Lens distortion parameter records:
+ + + + + + +

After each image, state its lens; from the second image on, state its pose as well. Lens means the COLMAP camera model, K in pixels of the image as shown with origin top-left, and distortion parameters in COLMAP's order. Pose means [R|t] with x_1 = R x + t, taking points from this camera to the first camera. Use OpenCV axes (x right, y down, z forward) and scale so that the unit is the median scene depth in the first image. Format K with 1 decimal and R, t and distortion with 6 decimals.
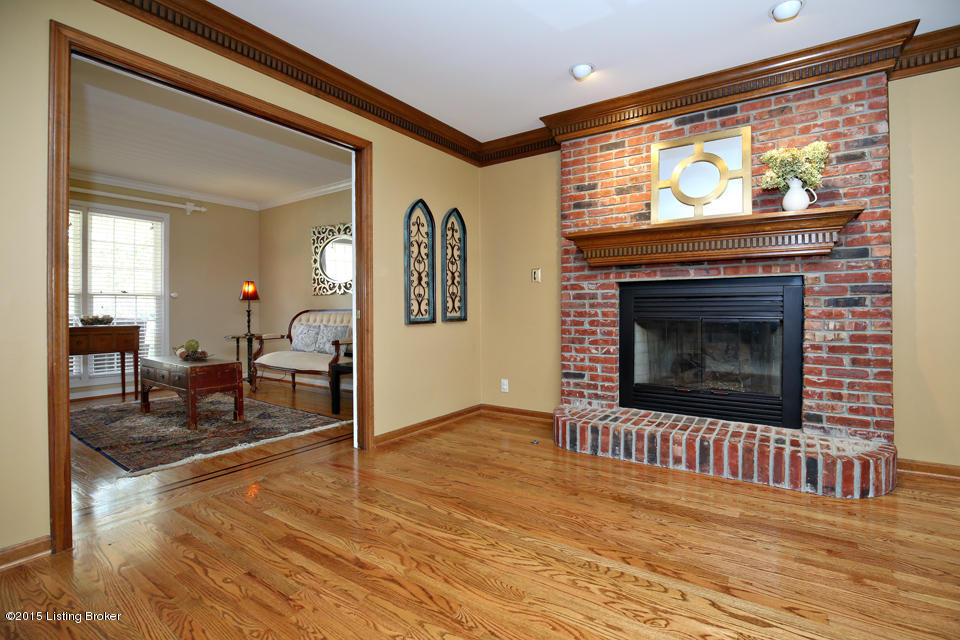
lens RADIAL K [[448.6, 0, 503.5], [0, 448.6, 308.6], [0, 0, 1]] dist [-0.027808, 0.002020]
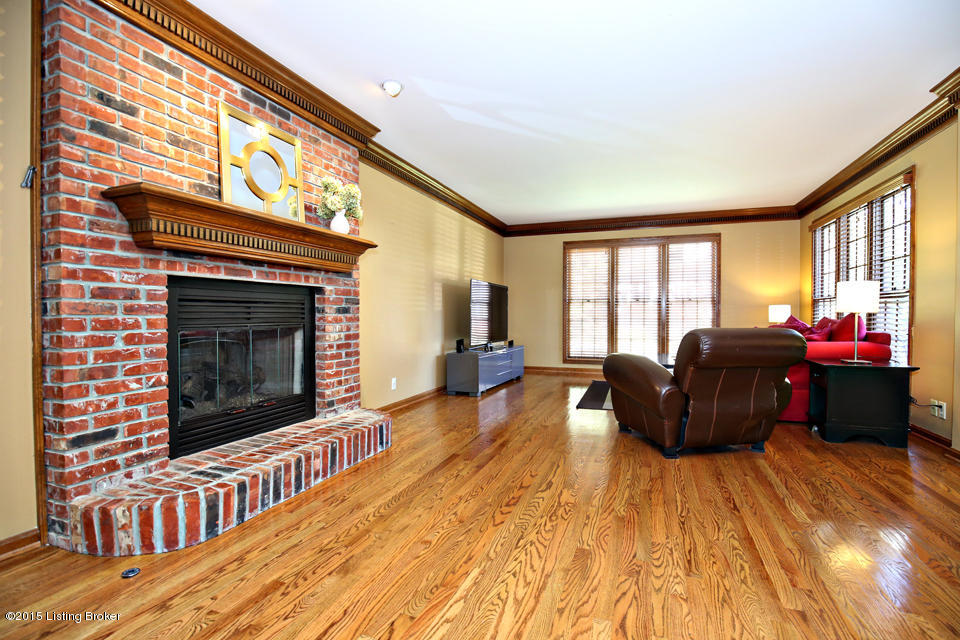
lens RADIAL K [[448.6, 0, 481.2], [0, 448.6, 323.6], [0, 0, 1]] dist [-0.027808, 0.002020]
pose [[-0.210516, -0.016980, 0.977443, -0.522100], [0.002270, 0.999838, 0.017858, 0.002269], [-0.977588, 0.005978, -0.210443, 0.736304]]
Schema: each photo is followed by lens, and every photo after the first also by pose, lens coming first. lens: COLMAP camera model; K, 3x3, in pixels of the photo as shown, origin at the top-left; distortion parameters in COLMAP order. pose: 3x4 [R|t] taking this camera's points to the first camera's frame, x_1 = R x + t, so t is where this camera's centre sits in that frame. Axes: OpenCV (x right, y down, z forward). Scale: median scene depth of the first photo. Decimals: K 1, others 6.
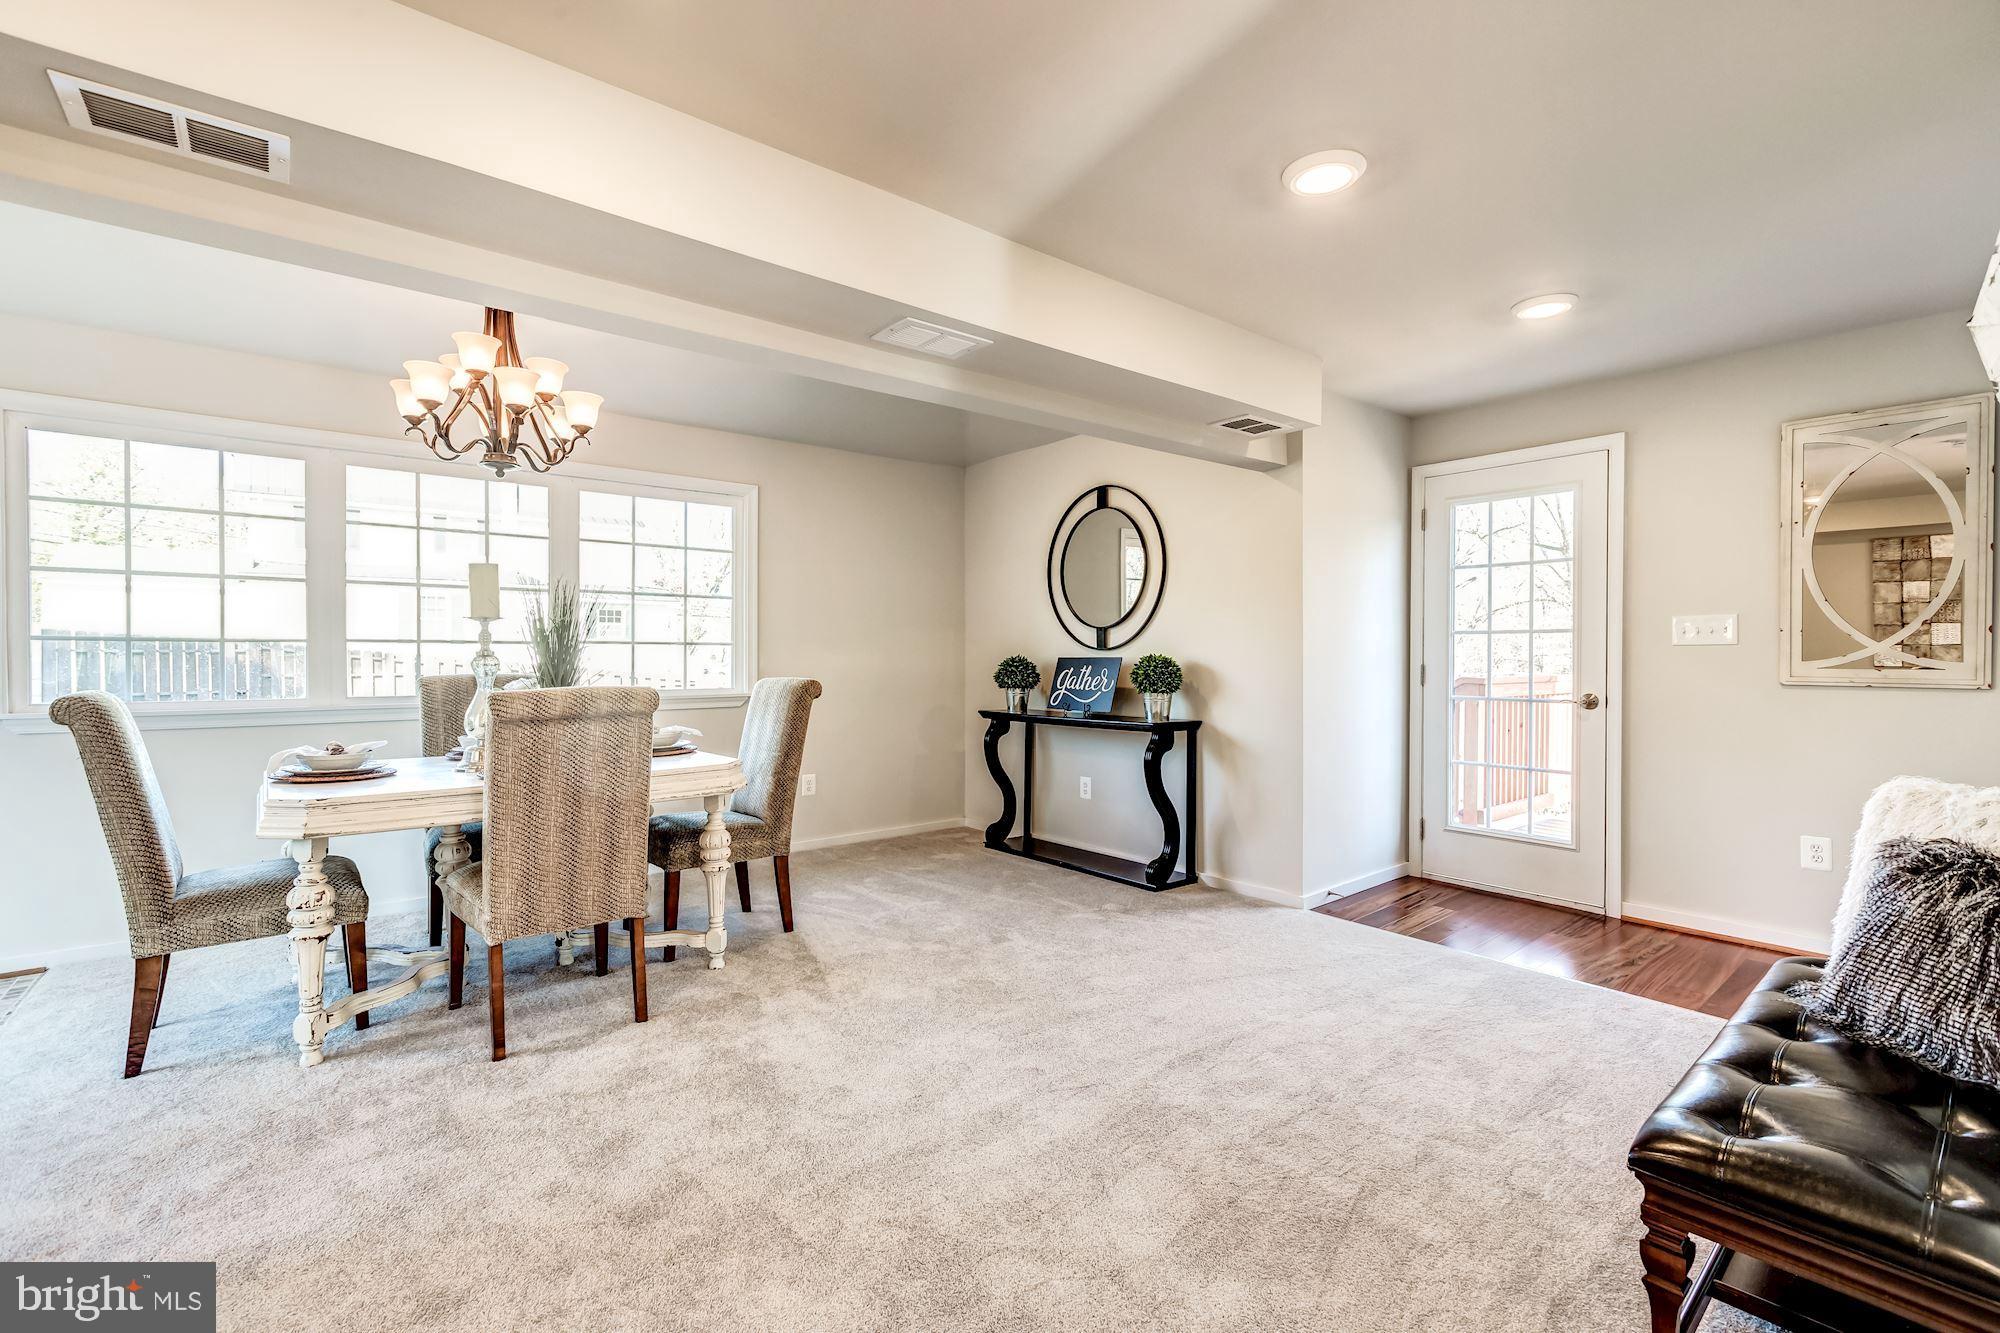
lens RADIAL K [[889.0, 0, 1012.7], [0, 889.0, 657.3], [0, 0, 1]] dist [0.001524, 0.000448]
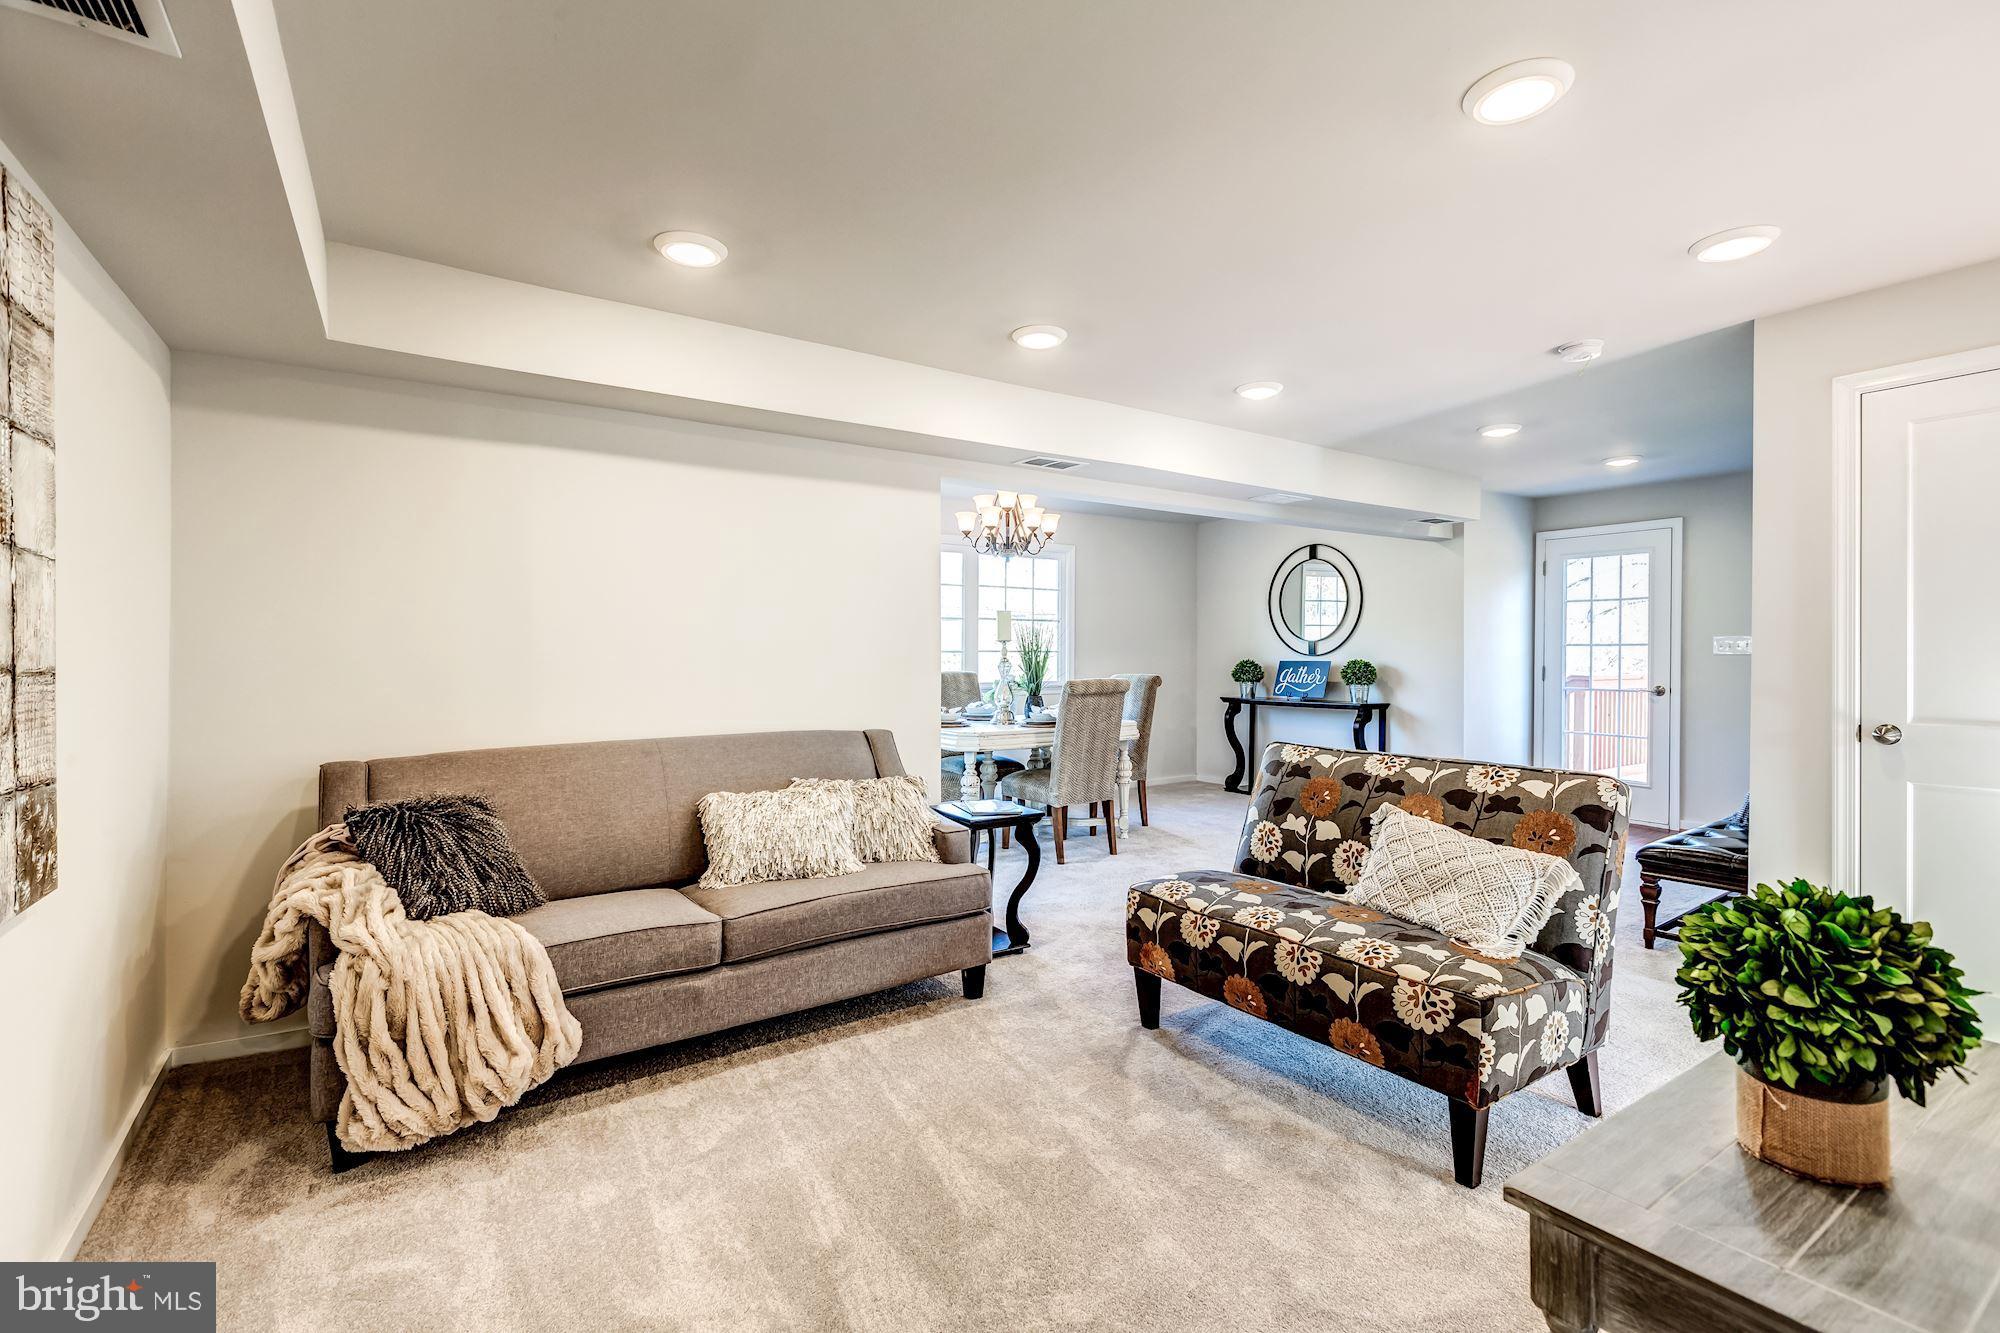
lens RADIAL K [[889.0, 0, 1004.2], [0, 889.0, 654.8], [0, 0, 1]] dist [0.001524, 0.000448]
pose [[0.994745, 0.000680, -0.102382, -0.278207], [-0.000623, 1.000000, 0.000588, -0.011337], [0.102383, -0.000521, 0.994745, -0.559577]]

+ + + + + + +

■ **Directions for this task**: Write out every line of the records above word for word, leaving out the pictures.

■ **Answer box**:
After each image, state its lens; from the second image on, state its pose as well. Lens means the COLMAP camera model, K in pixels of the image as shown with origin top-left, and distortion parameters in COLMAP's order. Pose means [R|t] with x_1 = R x + t, taking points from this camera to the first camera. Use OpenCV axes (x right, y down, z forward) and scale so that the unit is the median scene depth in the first image. Format K with 1 decimal and R, t and distortion with 6 decimals.
lens RADIAL K [[448.6, 0, 503.5], [0, 448.6, 308.6], [0, 0, 1]] dist [-0.027808, 0.002020]
lens RADIAL K [[448.6, 0, 481.2], [0, 448.6, 323.6], [0, 0, 1]] dist [-0.027808, 0.002020]
pose [[-0.210516, -0.016980, 0.977443, -0.522100], [0.002270, 0.999838, 0.017858, 0.002269], [-0.977588, 0.005978, -0.210443, 0.736304]]
Schema: each photo is followed by lens, and every photo after the first also by pose, lens coming first. lens: COLMAP camera model; K, 3x3, in pixels of the photo as shown, origin at the top-left; distortion parameters in COLMAP order. pose: 3x4 [R|t] taking this camera's points to the first camera's frame, x_1 = R x + t, so t is where this camera's centre sits in that frame. Axes: OpenCV (x right, y down, z forward). Scale: median scene depth of the first photo. Decimals: K 1, others 6.
lens RADIAL K [[889.0, 0, 1012.7], [0, 889.0, 657.3], [0, 0, 1]] dist [0.001524, 0.000448]
lens RADIAL K [[889.0, 0, 1004.2], [0, 889.0, 654.8], [0, 0, 1]] dist [0.001524, 0.000448]
pose [[0.994745, 0.000680, -0.102382, -0.278207], [-0.000623, 1.000000, 0.000588, -0.011337], [0.102383, -0.000521, 0.994745, -0.559577]]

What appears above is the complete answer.